Pipeline(steps=[('scaler', MinMaxScaler()),
                ('knn_best', KNeighborsClassifier(n_jobs=-1, n_neighbors=9))])

In [21]:
#score the knn model accuracy on the testing data
pipe_best.score(x_test_scaled,y_test)

0.7416666666666667

9. Now, repeat steps 6 and 7 with the same pipeline, but expand your search space to include logistic regression and random forest models with the hyperparameter values in section 12.3 of the Machine Learning with Python Cookbook.

In [22]:
# Create a pipeline
pipe = Pipeline([("classifier", RandomForestClassifier())])

In [23]:
# Create dictionary with candidate learning algorithms and their hyperparameters
search_space = [{"classifier": [LogisticRegression()],
 "classifier__penalty": ['l2'],
 "classifier__C": np.logspace(0, 4, 10)},
 {"classifier": [RandomForestClassifier()],
 "classifier__n_estimators": [10, 100, 1000],
 "classifier__max_features": [1, 2, 3]},
 {"classifier": [KNeighborsClassifier()],
 "classifier__n_neighbors": [1, 2, 3, 4, 5, 6, 7, 8, 9, 10]}]

In [24]:
# Create grid search
gridsearch = GridSearchCV(pipe, search_space, cv=5, verbose=0)

In [25]:
best_model = gridsearch.fit(x_train_scaled,y_train)

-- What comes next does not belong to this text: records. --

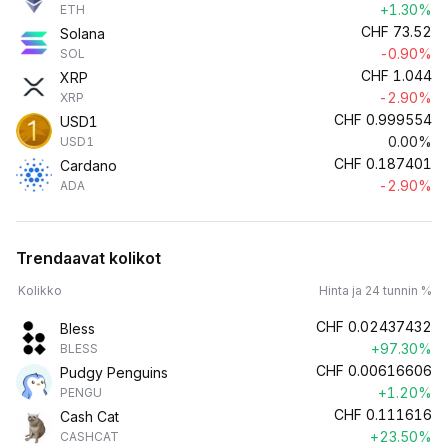
+1.30%
ETH
CHF
73.52
Solana
-0.90%
SOL
CHF
1.044
XRP
-2.90%
XRP
CHF
0.999554
USD1
0.00%
USD1
CHF
0.187401
Cardano
-2.90%
ADA
Trendaavat kolikot
Kolikko
Hinta ja 24 tunnin %
CHF
0.02437432
Bless
+97.30%
BLESS
CHF
0.00616606
Pudgy Penguins
+1.20%
PENGU
CHF
0.111616
Cash Cat
+23.50%
CASHCAT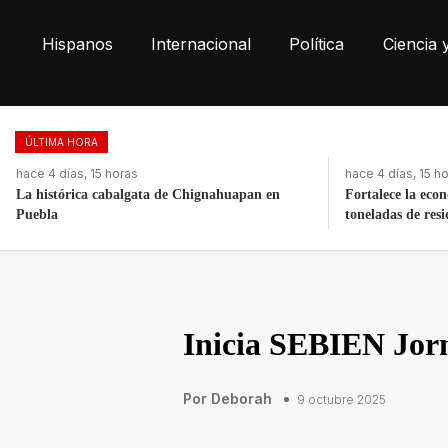
Hispanos
Internacional
Política
Ciencia 
ÚLTIMA HORA
hace 4 días, 15 horas
hace 12 horas
Fortalece la economía circular; recupera 30
Retiran más de 2
toneladas de residuos
Las Torres
Inicia SEBIEN Jorn
Por Deborah
9 octubre 2025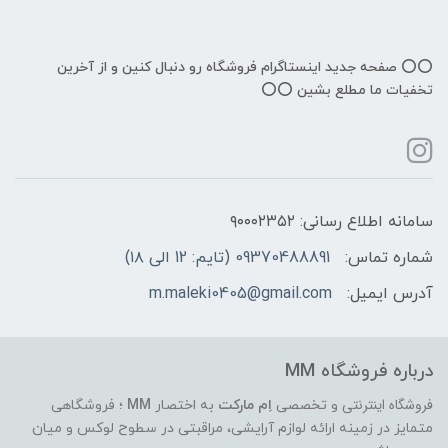
⭕️⭕️ صفحه جدید اینستاگرام فروشگاه رو دنبال کنین و از آخرین
تخفیات ما مطلع بشین ⭕️⭕️
سامانه اطلاع رسانی: ۹۰۰۰۲۳۵۲
شماره تماس:
09370488891 (تایم: 12 الی ۱۸)
آدرس ایمیل:
m.maleki0405@gmail.com
درباره فروشگاه MM
فروشگاه اینترنتی
و تخصصی
اِم مارکت
به اختصار
MM
؛ فروشگاهی
متمایز در زمینه ارائه لوازم آرایشی، مراقبتی در سطوح لوکس و میان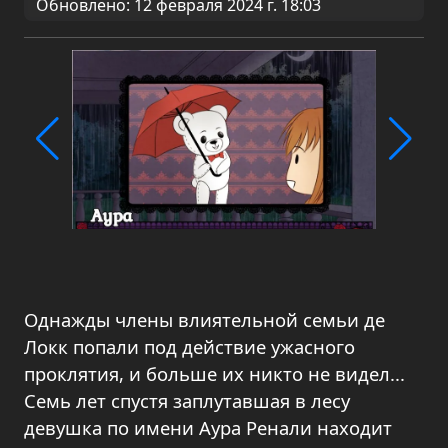
Обновлено: 12 февраля 2024 г. 18:03
Однажды члены влиятельной семьи де
Локк попали под действие ужасного
проклятия, и больше их никто не видел...
Семь лет спустя заплутавшая в лесу
девушка по имени Аура Ренали находит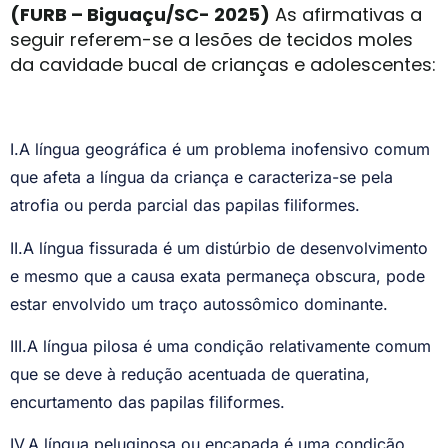
(FURB – Biguaçu/SC- 2025)
As afirmativas a
seguir referem-se a lesões de tecidos moles
da cavidade bucal de crianças e adolescentes:
I.A língua geográfica é um problema inofensivo comum
que afeta a língua da criança e caracteriza-se pela
atrofia ou perda parcial das papilas filiformes.
II.A língua fissurada é um distúrbio de desenvolvimento
e mesmo que a causa exata permaneça obscura, pode
estar envolvido um traço autossômico dominante.
III.A língua pilosa é uma condição relativamente comum
que se deve à redução acentuada de queratina,
encurtamento das papilas filiformes.
IV.A língua peluginosa ou encapada é uma condição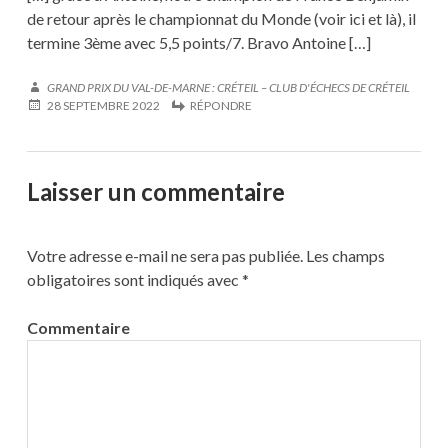
de retour après le championnat du Monde (voir ici et là), il
termine 3ème avec 5,5 points/7. Bravo Antoine […]
GRAND PRIX DU VAL-DE-MARNE : CRÉTEIL – CLUB D'ÉCHECS DE CRÉTEIL
28 SEPTEMBRE 2022
RÉPONDRE
Laisser un commentaire
Votre adresse e-mail ne sera pas publiée.
Les champs
obligatoires sont indiqués avec
*
Commentaire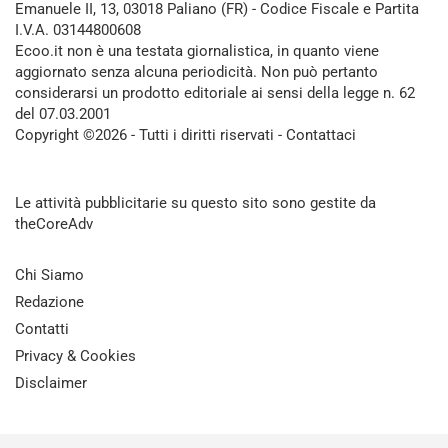
Emanuele II, 13, 03018 Paliano (FR) - Codice Fiscale e Partita
I.V.A. 03144800608
Ecoo.it non è una testata giornalistica, in quanto viene
aggiornato senza alcuna periodicità. Non può pertanto
considerarsi un prodotto editoriale ai sensi della legge n. 62
del 07.03.2001
Copyright ©2026 - Tutti i diritti riservati -
Contattaci
Le attività pubblicitarie su questo sito sono gestite da
theCoreAdv
Chi Siamo
Redazione
Contatti
Privacy & Cookies
Disclaimer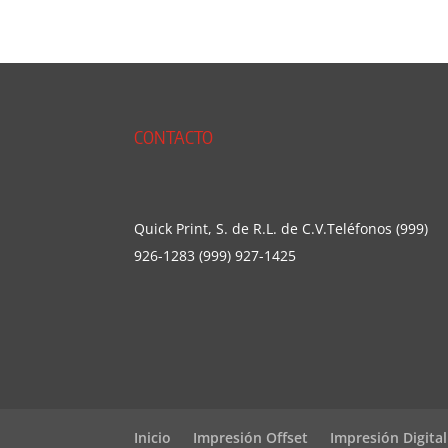
CONTACTO
Quick Print, S. de R.L. de C.V.Teléfonos (999)
926-1283 (999) 927-1425
Inicio
Impresión Offset
Impresión Digital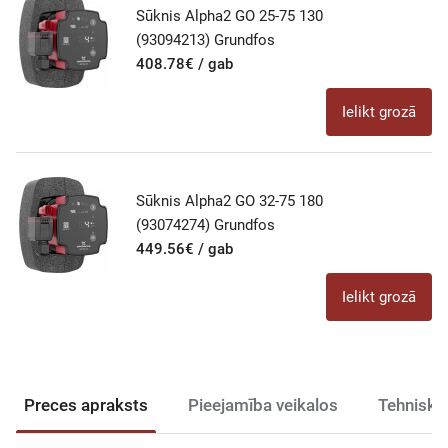
Sūknis Alpha2 GO 25-75 130
(93094213) Grundfos
408.78€ / gab
Ielikt grozā
Sūknis Alpha2 GO 32-75 180
(93074274) Grundfos
449.56€ / gab
Ielikt grozā
Preces apraksts
Pieejamība veikalos
Tehniski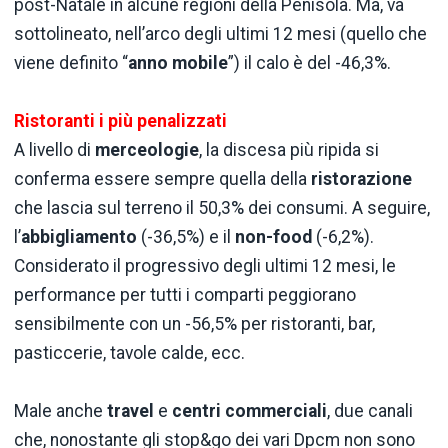
post-Natale in alcune regioni della Penisola. Ma, va
sottolineato, nell’arco degli ultimi 12 mesi (quello che
viene definito “
anno mobile
”) il calo è del -46,3%.
Ristoranti i più penalizzati
A livello di
merceologie
, la discesa più ripida si
conferma essere sempre quella della
ristorazione
che lascia sul terreno il 50,3% dei consumi. A seguire,
l’
abbigliamento
(-36,5%) e il
non-food
(-6,2%).
Considerato il progressivo degli ultimi 12 mesi, le
performance per tutti i comparti peggiorano
sensibilmente con un -56,5% per ristoranti, bar,
pasticcerie, tavole calde, ecc.
Male anche
travel
e
centri commerciali
, due canali
che, nonostante gli stop&go dei vari Dpcm non sono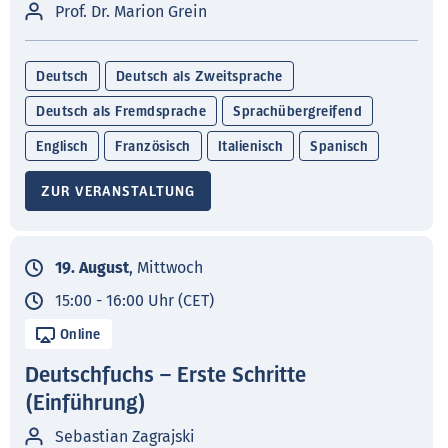
Prof. Dr. Marion Grein
Deutsch
Deutsch als Zweitsprache
Deutsch als Fremdsprache
Sprachübergreifend
Englisch
Französisch
Italienisch
Spanisch
ZUR VERANSTALTUNG
19. August
, Mittwoch
15:00 - 16:00 Uhr (CET)
Online
Deutschfuchs – Erste Schritte
(Einführung)
Sebastian Zagrajski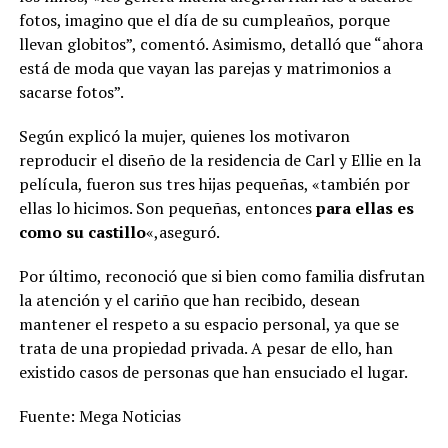
fotos, imagino que el día de su cumpleaños, porque
llevan globitos”, comentó. Asimismo, detalló que “ahora
está de moda que vayan las parejas y matrimonios a
sacarse fotos”.
Según explicó la mujer, quienes los motivaron
reproducir el diseño de la residencia de Carl y Ellie en la
película, fueron sus tres hijas pequeñas, «también por
ellas lo hicimos. Son pequeñas, entonces
para ellas es
como su castillo
«,aseguró.
Por último, reconoció que si bien como familia disfrutan
la atención y el cariño que han recibido, desean
mantener el respeto a su espacio personal, ya que se
trata de una propiedad privada. A pesar de ello, han
existido casos de personas que han ensuciado el lugar.
Fuente: Mega Noticias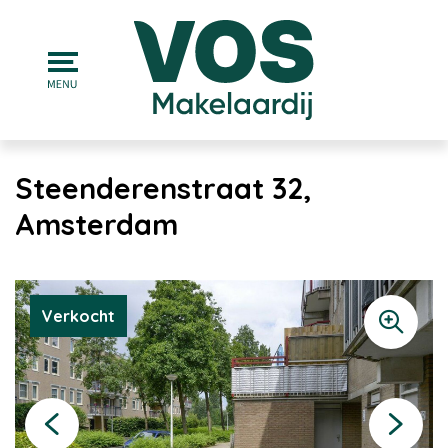
Steenderenstraat 32,
Amsterdam
Verkocht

10. What are the best model and hyperparameters found in the grid search? Find the accuracy of this model on the test set.

In [26]:
# View best model
model = best_model.best_estimator_.get_params()["classifier"]
model

LogisticRegression()

In [27]:
# Train model
model = model.fit(x_train_scaled, y_train)

In [28]:
# accuracy of model
cross_val_score(model, x_test_scaled, y_test, scoring = "accuracy").mean()

0.7833333333333333

11. Summarize your results.

*In summary, The first classifier we created performed the least well. Optimizing the hyperparamter improved the accuracy of the model. Further optimizing for model choice, we can see that a Logistic Regression yields the best model according to the grid search. This model has an accuracy of almost 80%, which is the highest of any model tested today. I did note that running the grid search over again yeilded different results for best model each time.